Data entries -
>>>>>

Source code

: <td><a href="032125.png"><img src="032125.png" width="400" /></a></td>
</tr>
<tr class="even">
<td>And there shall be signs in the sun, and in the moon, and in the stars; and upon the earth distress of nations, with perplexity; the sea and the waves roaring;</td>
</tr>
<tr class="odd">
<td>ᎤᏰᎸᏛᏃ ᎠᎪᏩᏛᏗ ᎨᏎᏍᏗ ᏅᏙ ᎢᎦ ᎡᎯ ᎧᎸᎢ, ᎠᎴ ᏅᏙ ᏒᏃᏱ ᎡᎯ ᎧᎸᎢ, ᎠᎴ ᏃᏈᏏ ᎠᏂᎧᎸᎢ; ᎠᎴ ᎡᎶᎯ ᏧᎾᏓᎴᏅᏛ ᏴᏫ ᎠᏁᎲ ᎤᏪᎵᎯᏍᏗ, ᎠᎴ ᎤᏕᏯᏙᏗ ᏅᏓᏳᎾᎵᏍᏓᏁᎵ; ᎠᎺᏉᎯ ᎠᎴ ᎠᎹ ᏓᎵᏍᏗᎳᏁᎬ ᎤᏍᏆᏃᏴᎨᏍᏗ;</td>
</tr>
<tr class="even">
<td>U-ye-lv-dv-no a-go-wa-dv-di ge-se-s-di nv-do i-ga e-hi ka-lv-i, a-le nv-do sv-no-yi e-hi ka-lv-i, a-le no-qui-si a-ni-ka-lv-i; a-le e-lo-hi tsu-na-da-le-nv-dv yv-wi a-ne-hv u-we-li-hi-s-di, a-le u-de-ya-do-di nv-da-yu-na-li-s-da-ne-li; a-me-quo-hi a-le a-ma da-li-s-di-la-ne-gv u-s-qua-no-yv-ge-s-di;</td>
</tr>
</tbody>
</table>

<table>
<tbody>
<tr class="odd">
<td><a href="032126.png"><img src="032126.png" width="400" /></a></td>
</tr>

<<<<<

Task prompt - The data must be transcribed in full. Every word stays the same.

Task result -
Source code

: <td><a href="032125.png"><img src="032125.png" width="400" /></a></td>
</tr>
<tr class="even">
<td>And there shall be signs in the sun, and in the moon, and in the stars; and upon the earth distress of nations, with perplexity; the sea and the waves roaring;</td>
</tr>
<tr class="odd">
<td>ᎤᏰᎸᏛᏃ ᎠᎪᏩᏛᏗ ᎨᏎᏍᏗ ᏅᏙ ᎢᎦ ᎡᎯ ᎧᎸᎢ, ᎠᎴ ᏅᏙ ᏒᏃᏱ ᎡᎯ ᎧᎸᎢ, ᎠᎴ ᏃᏈᏏ ᎠᏂᎧᎸᎢ; ᎠᎴ ᎡᎶᎯ ᏧᎾᏓᎴᏅᏛ ᏴᏫ ᎠᏁᎲ ᎤᏪᎵᎯᏍᏗ, ᎠᎴ ᎤᏕᏯᏙᏗ ᏅᏓᏳᎾᎵᏍᏓᏁᎵ; ᎠᎺᏉᎯ ᎠᎴ ᎠᎹ ᏓᎵᏍᏗᎳᏁᎬ ᎤᏍᏆᏃᏴᎨᏍᏗ;</td>
</tr>
<tr class="even">
<td>U-ye-lv-dv-no a-go-wa-dv-di ge-se-s-di nv-do i-ga e-hi ka-lv-i, a-le nv-do sv-no-yi e-hi ka-lv-i, a-le no-qui-si a-ni-ka-lv-i; a-le e-lo-hi tsu-na-da-le-nv-dv yv-wi a-ne-hv u-we-li-hi-s-di, a-le u-de-ya-do-di nv-da-yu-na-li-s-da-ne-li; a-me-quo-hi a-le a-ma da-li-s-di-la-ne-gv u-s-qua-no-yv-ge-s-di;</td>
</tr>
</tbody>
</table>

<table>
<tbody>
<tr class="odd">
<td><a href="032126.png"><img src="032126.png" width="400" /></a></td>
</tr>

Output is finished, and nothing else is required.